Un gruppo di ricerca internazionale, guidato dal biomeccanico Montgomery Bertschy della University of Massachusetts, ha deciso di mettere alla prova le cosiddette “super scarpe” da corsa. Questi innovativi modelli di calzature (di cui vi abbiamo già parlato in passato) sono già largamente adottate nelle competizioni d’élite e sembrano offrire un vantaggio considerevole soprattutto per i corridori delle distanze medie (dai 1.500 ai 10.000 metri).
Secondo lo studio, pubblicato nel Journal of Sport and Health Science, le “super spikes” – dotate di una suola leggera con all’interno una piastra in fibra di carbonio – possono migliorare le prestazioni fino al 3,1% (un dato simile a quello fornito dalle case produttrici). Ma l’aspetto più interessante emerso dalla ricerca riguarda il meccanismo con cui le suddette scarpe influenzano la biomeccanica della corsa, intervenendo non solo sulla velocità, ma anche sull’efficienza del movimento.
Prestazioni migliorate. L’indagine ha coinvolto dodici atleti, sottoposti a una serie di test sulla distanza di 200 metri, con pause di recupero tra una corsa e l’altra. Nonostante corressero a un ritmo di gara simulato, lo studio ha riscontrato un aumento medio del 2% nelle prestazioni rispetto alle calzature tradizionali.
Alcuni runner sono riusciti a ridurre i tempi di ben 5 secondi sui 1.500 metri, un margine significativo in competizioni così serrate. Ciò che rende particolarmente interessante questo incremento è che non è dovuto a un aumento della frequenza, ma piuttosto a un allungamento del passo. La combinazione tra materiali innovativi, come l’elastomero Pebax, e un design studiato nei minimi dettagli ha permesso agli atleti di ottenere un vantaggio anche a parità di sforzo.

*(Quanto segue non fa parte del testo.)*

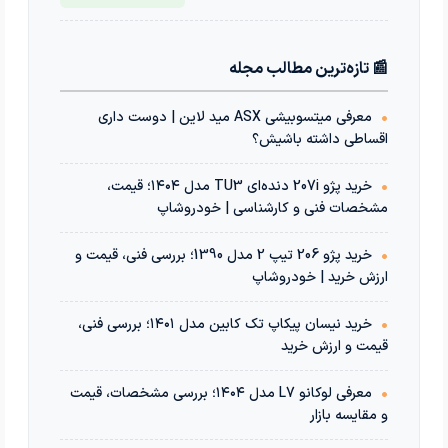
📰 تازه‌ترین مطالب مجله
•
معرفی میتسوبیشی ASX مید لاین | دوست داری
اقساطی داشته باشیش؟
•
خرید پژو 207i دنده‌ای TU3 مدل ۱۴۰۴؛ قیمت،
مشخصات فنی و کارشناسی | خودروشاپ
•
خرید پژو 206 تیپ 2 مدل 1390؛ بررسی فنی، قیمت و
ارزش خرید | خودروشاپ
•
خرید نیسان پیکاپ تک کابین مدل ۱۴۰۱؛ بررسی فنی،
قیمت و ارزش خرید
•
معرفی لوکانو L7 مدل ۱۴۰۴؛ بررسی مشخصات، قیمت
و مقایسه بازار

Fattore scarpa. Un ulteriore dettaglio che emerge dallo studio è che non tutte le scarpe sono uguali, e il loro impatto varia notevolmente a seconda dell’atleta che l’indossa. Gli scienziati hanno scoperto che il vantaggio offerto cambia non solo in base al modello utilizzato, ma anche in funzione delle diverse tecniche di corsa. Ethan Wilkie, biomeccanico della University of New Brunswick, ha spiegato che una differenza minima nel tipo di calzatura può determinare il successo o il fallimento di una gara, dove un centesimo in più o in meno è fondamentale. «Un miglioramento del 2% può significare la differenza tra l’oro e il quarto posto», spiega.
Questa affermazione è facilmente verificabile ma anche opinabile: il vincitore dei 1.500 metri piani maschili ai Giochi di Parigi 2024, per esempio, ha ottenuto un tempo di 3:27.65, mentre il quarto ha corso in 3:28.24.
Sottraendo il 2% al tempo di quest’ultimo, si otterrebbe 3:24.07, ben tre secondi e mezzo meglio del vincitore; tuttavia nel mezzofondo si corre in gruppo, per cui il ritmo personale è influenzato anche da quello degli avversari, il che comporta che si vada più forte o più piano tutti insieme. Per questo motivo, è più utile concentrarsi su altri vantaggi offerti dalle “super scarpe”, e cioè sul fatto che risultino particolarmente efficaci nel ridurre il dispendio energetico, migliorando l’efficienza della corsa sulle medie e lunghe distanze.
Prospettive future. Con i record mondiali che continuano a cadere a ritmi mai visti prima, gli atleti e le loro squadre non smetteranno di cercare nuovi metodi per guadagnare anche il minimo vantaggio competitivo. Questa nuova attrezzatura tecnica rappresenta solo un tassello del quadro generale, ma uno di quelli più importanti nel panorama dell’atletica.
E mentre la tecnologia avanza, anche le competizioni diventano più dure e la possibilità di dotarsi o meno di questi nuovi strumenti diventa cruciale. Resta da vedere se il mondo sportivo, e in particolare le autorità che lo gestiscono, decideranno di intervenire per limitare l’uso di queste calzature, come è già successo in passato con altre innovazioni tecnologiche, soprattutto in vista delle Olimpiadi del 2028. Alla Federazione Internazionale e al Comitato Olimpico l’ardua sentenza.